For details describing the origin of this dataset, please refer to "Large Scale Knowledge Graph Based Synthetic Corpus Generation for Knowledge-Enhanced Language Model Pre-training", Oshin Agarwal, Heming Ge, Siamak Shakeri, Rami Al-Rfou.
This corpus consists of two parts: a training corpus and a generated corpus.

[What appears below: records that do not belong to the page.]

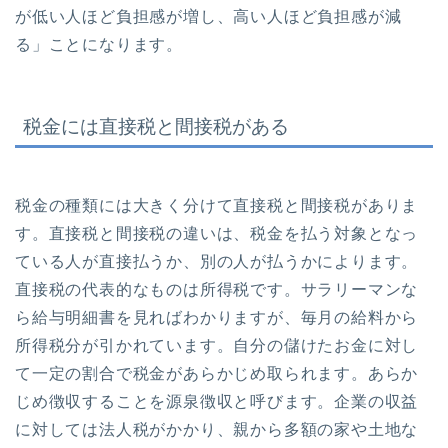
が低い人ほど負担感が増し、高い人ほど負担感が減
る」ことになります。
税金には直接税と間接税がある
税金の種類には大きく分けて直接税と間接税がありま
す。直接税と間接税の違いは、税金を払う対象となっ
ている人が直接払うか、別の人が払うかによります。
直接税の代表的なものは所得税です。サラリーマンな
ら給与明細書を見ればわかりますが、毎月の給料から
所得税分が引かれています。自分の儲けたお金に対し
て一定の割合で税金があらかじめ取られます。あらか
じめ徴収することを源泉徴収と呼びます。企業の収益
に対しては法人税がかかり、親から多額の家や土地な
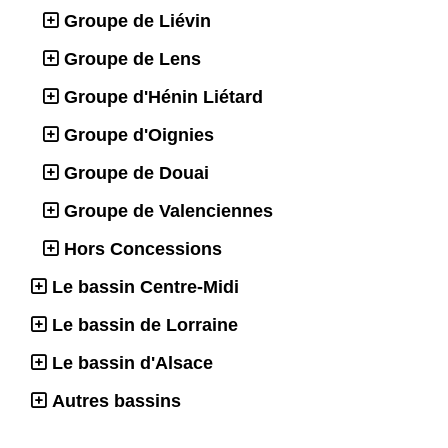
Groupe de Liévin
Groupe de Lens
Groupe d'Hénin Liétard
Groupe d'Oignies
Groupe de Douai
Groupe de Valenciennes
Hors Concessions
Le bassin Centre-Midi
Le bassin de Lorraine
Le bassin d'Alsace
Autres bassins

The training corpus consists of 3 files:
- https://storage.googleapis.com/gresearch/kelm-corpus/quadruples-train.tsv
- https://storage.googleapis.com/gresearch/kelm-corpus/quadruples-validation.tsv
- https://storage.googleapis.com/gresearch/kelm-corpus/quadruples-test.tsv
These are train, validation, and test sets, respectively. Each file contains "quadruples", i.e. Wikidata triples along with a corresponding Wikipedia sentence. The first column of each tsv file is the Wikidata triple, and the second column is the Wikipedia sentence. Note that the Wikidata triples are of the form "<subject> <relation> <object>" where some subjects have multiple relations, e.g. "<subject> <relation1> <object1> <relation2> <object2> <relation3> <object3>". For more details on how these relations are grouped, please refer to the paper mentioned earlier.
https://storage.googleapis.com/gresearch/kelm-corpus/kelm_generated_corpus.jsonl
This corpus contains ~15M sentences synthetically generated using a T5 model fine-tuned on the data from Part 1. The format is JSONL i.e. JSON in every line. The generated sentence corresponds to the "candidate" field and the reference Wikidata triple corresponds to the "reference" field.
This dataset has been released under the CC BY-SA 2.0 license.